Mal à l'aise sur le pouvoir d'achat

Interrogé sur son programme économique devant le MEDEF le 22 février dernier, le sexagénaire assumait cependant ne pas vouloir dévier de sa ligne politique.

"Le problème de la France est l'immigration. J'estime qu'il faut arrêter toute immigration", avançait-il alors, très loin de sa concurrente principale Marine Le Pen, qui a concentré sa campagne sur le pouvoir d'achat dès le mois de septembre.

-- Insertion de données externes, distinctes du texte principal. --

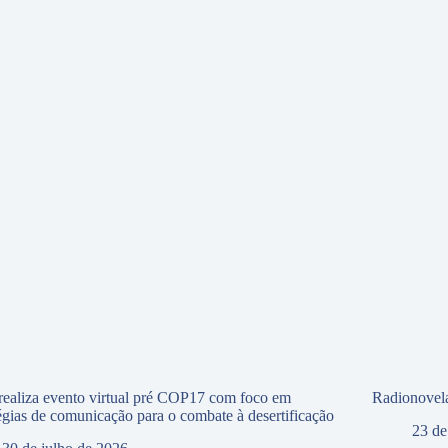
ealiza evento virtual pré COP17 com foco em
Radionovela
tégias de comunicação para o combate à desertificação
23 de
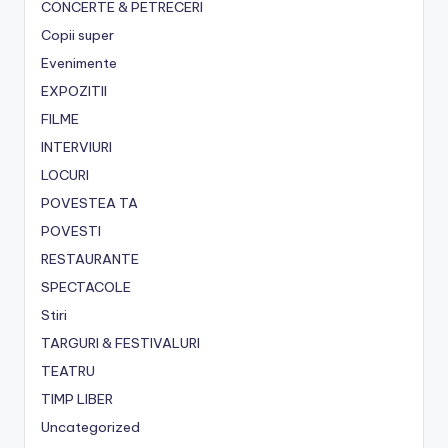
CONCERTE & PETRECERI
Copii super
Evenimente
EXPOZITII
FILME
INTERVIURI
LOCURI
POVESTEA TA
POVESTI
RESTAURANTE
SPECTACOLE
Stiri
TARGURI & FESTIVALURI
TEATRU
TIMP LIBER
Uncategorized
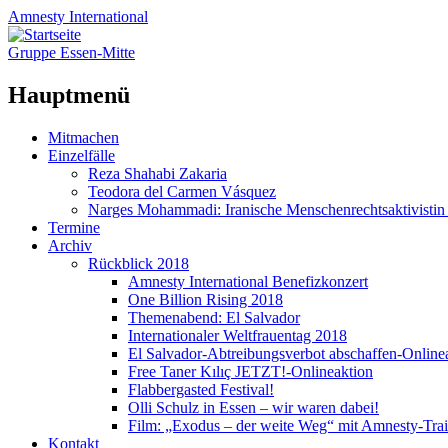
Amnesty
International
Gruppe Essen-Mitte
Hauptmenü
Zum
Mitmachen
Inhalt
Einzelfälle
springen
Reza Shahabi Zakaria
Teodora del Carmen Vásquez
Narges Mohammadi: Iranische Menschenrechtsaktivistin 
Termine
Archiv
Rückblick 2018
Amnesty International Benefizkonzert
One Billion Rising 2018
Themenabend: El Salvador
Internationaler Weltfrauentag 2018
El Salvador-Abtreibungsverbot abschaffen-Online
Free Taner Kılıç JETZT!-Onlineaktion
Flabbergasted Festival!
Olli Schulz in Essen – wir waren dabei!
Film: „Exodus – der weite Weg“ mit Amnesty-Trail
Kontakt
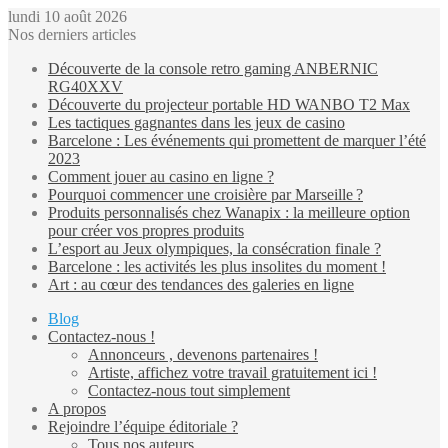
lundi 10 août 2026
Nos derniers articles
Découverte de la console retro gaming ANBERNIC
RG40XXV
Découverte du projecteur portable HD WANBO T2 Max
Les tactiques gagnantes dans les jeux de casino
Barcelone : Les événements qui promettent de marquer l’été
2023
Comment jouer au casino en ligne ?
Pourquoi commencer une croisière par Marseille ?
Produits personnalisés chez Wanapix : la meilleure option
pour créer vos propres produits
L’esport au Jeux olympiques, la consécration finale ?
Barcelone : les activités les plus insolites du moment !
Art : au cœur des tendances des galeries en ligne
Blog
Contactez-nous !
Annonceurs , devenons partenaires !
Artiste, affichez votre travail gratuitement ici !
Contactez-nous tout simplement
A propos
Rejoindre l’équipe éditoriale ?
Tous nos auteurs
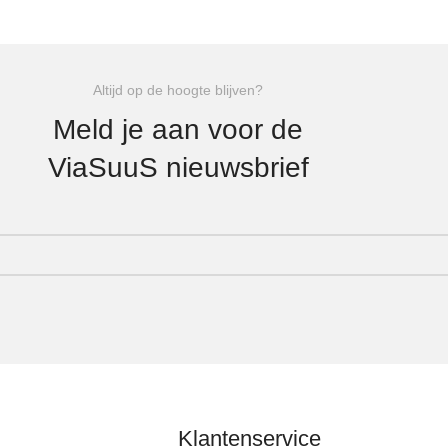
Altijd op de hoogte blijven?
Meld je aan voor de
ViaSuuS nieuwsbrief
Klantenservice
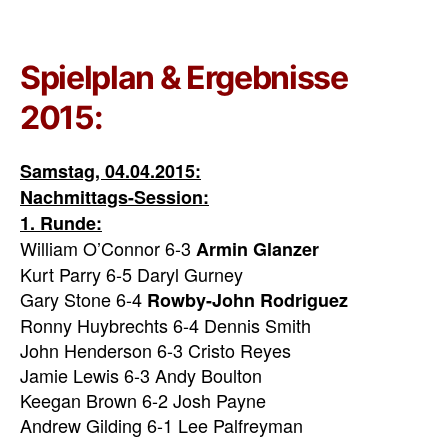
Spielplan & Ergebnisse
2015:
Samstag, 04.04.2015:
Nachmittags-Session:
1. Runde:
William O’Connor 6-3
Armin Glanzer
Kurt Parry 6-5 Daryl Gurney
Gary Stone 6-4
Rowby-John Rodriguez
Ronny Huybrechts 6-4 Dennis Smith
John Henderson 6-3 Cristo Reyes
Jamie Lewis 6-3 Andy Boulton
Keegan Brown 6-2 Josh Payne
Andrew Gilding 6-1 Lee Palfreyman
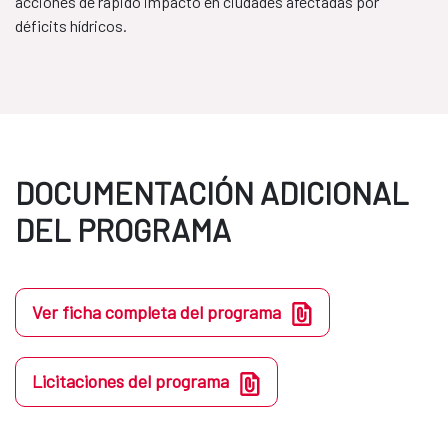
acciones de rápido impacto en ciudades afectadas por
déficits hídricos.
DOCUMENTACIÓN ADICIONAL
DEL PROGRAMA
Ver ficha completa del programa
Licitaciones del programa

Très présent dans l'espace médiatique pendant l'automne et au début de l'hiver, le candidat paie aussi sa gestion du temps de parole. Son équipe de campagne a beau avoir misé beaucoup sur le soutien de Marion Maréchal officialisé lors d'un meeting à Toulon le 7 mars dernier, ce raout n'a par exemple pas pu être été diffusé à la télévision. Éric Zemmour avait en effet déjà dépassé le temps de parole qui lui était alloué par les règles de l'Arcom (ex-CSA).

L'historien François Durpaire pointe aussi un effet médiatique qui s'érode.

"Quand il est sorti du bois en septembre dernier, il y a eu une nouveauté très forte autour de ce candidat qui n'avait jamais fait de politique. Et puis, cette candidature spectaculaire s'est essoufflée parce qu'après plusieurs mois, elle n'a plus rien de nouveau", nous explique le co-auteur de la bande-dessinée ElyZée, qui imagine l'élection et les premiers mois au pouvoir de l'ancien éditorialiste.

Mettre ses pas dans ceux de François Fillon

L'ex-journaliste veut encore se battre à moins de trois semaines du premier tour. Pour remonter la pente, le candidat mise sur son meeting dimanche 27 mars au Trocadéro, à Paris. Le lieu n'a évidemment pas été choisi par hasard. C'est là que François Fillon avait tenté une démonstration de force, en pleine tempête politique il y a 5 ans.

Le symbole peut cependant étonner. L'ancien Premier ministre n'est arrivé que troisième au premier tour en 2017 et Nicolas Sarkozy, qui y avait lui aussi tenu un meeting lors de l'entre-deux tours en 2012, a perdu face à François Hollande.

Peu importe, juge l'historien Jean-Yves Camus, pour qui le candidat est déjà dans l'après-présidentielle.

"Cela montre qu'il s'accroche et qu'il veut toujours viser l'électorat de droite qui est tenté par Valérie Pécresse. Son but est d'être devant elle au premier tour pour être en position de force lors des législatives et recomposer autour de Reconquête", avance ce spécialiste de l'extrême droite.

Loin, donc, d'un éventuel second tour.